Find the word "Εταιρείας" in the listing below. Copy every line that has it.

═══ Extracted entries

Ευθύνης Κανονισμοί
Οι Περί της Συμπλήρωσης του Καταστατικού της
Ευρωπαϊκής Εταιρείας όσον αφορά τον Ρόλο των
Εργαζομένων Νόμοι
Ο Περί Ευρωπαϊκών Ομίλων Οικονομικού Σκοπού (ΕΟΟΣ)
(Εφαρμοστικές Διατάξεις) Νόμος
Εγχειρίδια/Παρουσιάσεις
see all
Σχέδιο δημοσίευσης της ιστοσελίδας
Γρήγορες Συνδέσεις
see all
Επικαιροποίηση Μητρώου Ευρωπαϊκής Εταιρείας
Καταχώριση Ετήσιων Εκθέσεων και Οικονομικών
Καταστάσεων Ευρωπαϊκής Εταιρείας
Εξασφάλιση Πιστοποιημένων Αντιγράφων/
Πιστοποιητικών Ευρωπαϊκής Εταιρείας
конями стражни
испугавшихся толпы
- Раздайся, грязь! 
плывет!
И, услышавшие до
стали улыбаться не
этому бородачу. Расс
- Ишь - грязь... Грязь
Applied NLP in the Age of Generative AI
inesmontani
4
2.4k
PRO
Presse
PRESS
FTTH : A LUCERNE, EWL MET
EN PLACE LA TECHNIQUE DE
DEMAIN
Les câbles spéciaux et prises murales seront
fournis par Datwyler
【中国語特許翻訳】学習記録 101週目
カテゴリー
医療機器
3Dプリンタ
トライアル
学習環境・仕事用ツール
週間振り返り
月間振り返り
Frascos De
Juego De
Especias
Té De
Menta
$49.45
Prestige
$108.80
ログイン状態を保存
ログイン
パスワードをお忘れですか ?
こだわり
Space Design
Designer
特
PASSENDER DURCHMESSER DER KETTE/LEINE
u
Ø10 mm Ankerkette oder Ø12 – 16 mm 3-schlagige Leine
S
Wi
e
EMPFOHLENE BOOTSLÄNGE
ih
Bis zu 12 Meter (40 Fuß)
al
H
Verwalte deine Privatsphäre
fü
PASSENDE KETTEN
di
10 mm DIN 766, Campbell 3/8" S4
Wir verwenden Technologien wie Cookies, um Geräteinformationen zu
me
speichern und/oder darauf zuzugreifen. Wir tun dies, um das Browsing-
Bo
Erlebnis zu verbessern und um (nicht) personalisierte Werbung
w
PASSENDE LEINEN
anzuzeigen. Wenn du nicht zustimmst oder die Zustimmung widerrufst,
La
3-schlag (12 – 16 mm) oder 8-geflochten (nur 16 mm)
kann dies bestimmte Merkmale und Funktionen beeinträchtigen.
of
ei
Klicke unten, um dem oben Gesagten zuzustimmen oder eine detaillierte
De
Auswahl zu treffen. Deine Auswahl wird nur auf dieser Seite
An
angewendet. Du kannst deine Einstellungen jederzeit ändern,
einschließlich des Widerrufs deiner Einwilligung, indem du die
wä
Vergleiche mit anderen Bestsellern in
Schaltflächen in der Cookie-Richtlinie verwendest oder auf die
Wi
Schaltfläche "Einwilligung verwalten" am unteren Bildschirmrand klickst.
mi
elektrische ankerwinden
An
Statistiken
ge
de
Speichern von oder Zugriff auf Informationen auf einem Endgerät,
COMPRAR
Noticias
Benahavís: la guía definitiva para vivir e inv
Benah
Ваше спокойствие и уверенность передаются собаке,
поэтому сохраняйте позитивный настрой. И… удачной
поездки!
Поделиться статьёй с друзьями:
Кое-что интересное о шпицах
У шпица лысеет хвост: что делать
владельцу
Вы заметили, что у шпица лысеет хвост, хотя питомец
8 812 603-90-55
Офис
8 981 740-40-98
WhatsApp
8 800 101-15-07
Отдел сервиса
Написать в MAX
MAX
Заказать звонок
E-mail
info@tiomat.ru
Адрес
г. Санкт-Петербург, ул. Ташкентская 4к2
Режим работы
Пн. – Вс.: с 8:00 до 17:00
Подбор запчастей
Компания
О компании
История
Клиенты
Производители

══════

> Task solution:
Ευρωπαϊκής Εταιρείας όσον αφορά τον Ρόλο των
Επικαιροποίηση Μητρώου Ευρωπαϊκής Εταιρείας
Καταστάσεων Ευρωπαϊκής Εταιρείας
Πιστοποιητικών Ευρωπαϊκής Εταιρείας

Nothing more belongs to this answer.